PROBLEM 1: List every company that the Kafka internals passage names as having asked this interview question.
PROBLEM 2: Carry on the Kafka internals passage, picking up right after its final sentence.

SOURCE PASSAGE:

★ ★ ★

Kafka Internals: Partitions, Replicas, ISR, Controller

Difficulty: Expert | Asked at: Google, LinkedIn, Confluent, Uber

ℹ️Interview Context

This question tests your understanding of Kafka's core architecture. Senior and Staff-level candidates are expected to explain partition leadership, the ISR mechanism, and controller failover with confidence.

The Question

Explain the internal architecture of Apache Kafka. How do partitions, replicas, the ISR (In-Sync Replicas) set, and the controller interact? Describe what happens when a broker fails and how the system maintains data consistency.

Core Architecture Overview

Kafka's architecture is built on a distributed log abstraction. At the highest level:

Architecture Diagram

Producer → Broker Cluster → Consumer Group
              ↓
    Controller (one broker)
    ↓
    Partition Leaders + Follows

Partition Model

Each topic is divided into P partitions. Partition assignment follows:

\text{partition} = \text{hash(key)} \mod P

For a topic with replication factor $R$ , each partition has $R$ replicas spread across different brokers. One replica is the leader and $R-1$ are followers.

★ ★ ★

DATA EXTRACT:
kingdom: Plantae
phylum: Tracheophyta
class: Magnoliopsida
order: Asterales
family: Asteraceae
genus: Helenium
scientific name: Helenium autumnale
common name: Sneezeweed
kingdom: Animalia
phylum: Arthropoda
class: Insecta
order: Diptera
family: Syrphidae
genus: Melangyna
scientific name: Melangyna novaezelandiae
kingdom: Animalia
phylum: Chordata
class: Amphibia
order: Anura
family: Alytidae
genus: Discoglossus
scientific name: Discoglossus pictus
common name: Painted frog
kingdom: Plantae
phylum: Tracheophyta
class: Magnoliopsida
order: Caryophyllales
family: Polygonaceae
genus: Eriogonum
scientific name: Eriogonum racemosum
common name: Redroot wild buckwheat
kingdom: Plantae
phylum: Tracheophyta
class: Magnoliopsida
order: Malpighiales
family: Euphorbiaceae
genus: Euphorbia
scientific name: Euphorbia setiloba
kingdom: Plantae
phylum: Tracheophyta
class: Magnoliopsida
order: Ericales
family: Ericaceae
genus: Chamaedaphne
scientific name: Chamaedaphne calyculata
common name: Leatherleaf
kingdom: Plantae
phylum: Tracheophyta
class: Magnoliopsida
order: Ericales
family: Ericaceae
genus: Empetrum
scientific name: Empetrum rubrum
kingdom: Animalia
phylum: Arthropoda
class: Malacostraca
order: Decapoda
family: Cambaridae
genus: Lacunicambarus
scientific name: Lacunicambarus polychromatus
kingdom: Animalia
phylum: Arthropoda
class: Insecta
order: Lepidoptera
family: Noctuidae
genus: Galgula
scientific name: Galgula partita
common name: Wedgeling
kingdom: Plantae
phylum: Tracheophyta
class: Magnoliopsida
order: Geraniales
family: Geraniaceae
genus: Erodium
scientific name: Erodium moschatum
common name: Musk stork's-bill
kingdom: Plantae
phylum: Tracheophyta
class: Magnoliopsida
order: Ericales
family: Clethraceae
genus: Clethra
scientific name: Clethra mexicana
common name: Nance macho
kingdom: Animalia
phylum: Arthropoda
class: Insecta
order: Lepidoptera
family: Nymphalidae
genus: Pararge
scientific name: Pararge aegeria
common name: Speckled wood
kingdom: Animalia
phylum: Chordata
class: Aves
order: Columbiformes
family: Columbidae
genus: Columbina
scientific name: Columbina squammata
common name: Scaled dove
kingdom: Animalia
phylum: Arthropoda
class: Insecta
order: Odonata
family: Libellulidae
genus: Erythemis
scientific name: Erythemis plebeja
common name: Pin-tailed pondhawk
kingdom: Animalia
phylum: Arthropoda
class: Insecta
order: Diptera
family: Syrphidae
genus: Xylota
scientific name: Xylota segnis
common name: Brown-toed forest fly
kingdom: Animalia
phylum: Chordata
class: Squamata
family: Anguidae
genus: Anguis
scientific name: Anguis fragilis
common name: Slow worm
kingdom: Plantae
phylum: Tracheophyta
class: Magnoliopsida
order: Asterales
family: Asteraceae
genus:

★ ★ ★

TASK ANSWER 1: Google, LinkedIn, Confluent, Uber

TASK ANSWER 2:
Architecture Diagram

Topic: orders (P=3, R=3)
┌─────────────────────────────────────────────────┐
│  Partition 0    Partition 1    Partition 2      │
│  ┌─────────┐   ┌─────────┐   ┌─────────┐      │
│  │ B1 (L)  │   │ B2 (L)  │   │ B3 (L)  │      │
│  │ B2 (F)  │   │ B3 (F)  │   │ B1 (F)  │      │
│  │ B3 (F)  │   │ B1 (F)  │   │ B2 (F)  │      │
│  └─────────┘   └─────────┘   └─────────┘      │
└─────────────────────────────────────────────────┘

⚠️Key Insight

All reads and writes go through the partition leader. Followers exist purely for fault tolerance and read scaling (when configured).

In-Sync Replicas (ISR)

The ISR is the set of replicas that are fully caught up with the leader. Formally:

\text{ISR} = \{r \in \text{Replicas} : \text{lag}(r) \leq \text{replica.lag.time.max.ms}\}

Where lag is measured as the time difference between the leader's last write and the follower's replication offset.

Key properties of ISR:

Every replica starts in the ISR
A replica is removed if it falls behind by replica.lag.time.max.ms (default 30s)
A replica is re-added once it catches up
The ISR must be acknowledged for acks=all

ISR Shrinking and Expansion Events

# Pseudocode for ISR management
class ISRManager:
    def __init__(self, leader, replicas, lag_threshold_ms=30000):
        self.leader = leader
        self.replicas = replicas
        self.isr = set(replicas)
        self.lag_threshold = lag_threshold_ms
    
    def check_isr(self, current_time_ms):
        """Called periodically by the leader"""
        new_isr = set()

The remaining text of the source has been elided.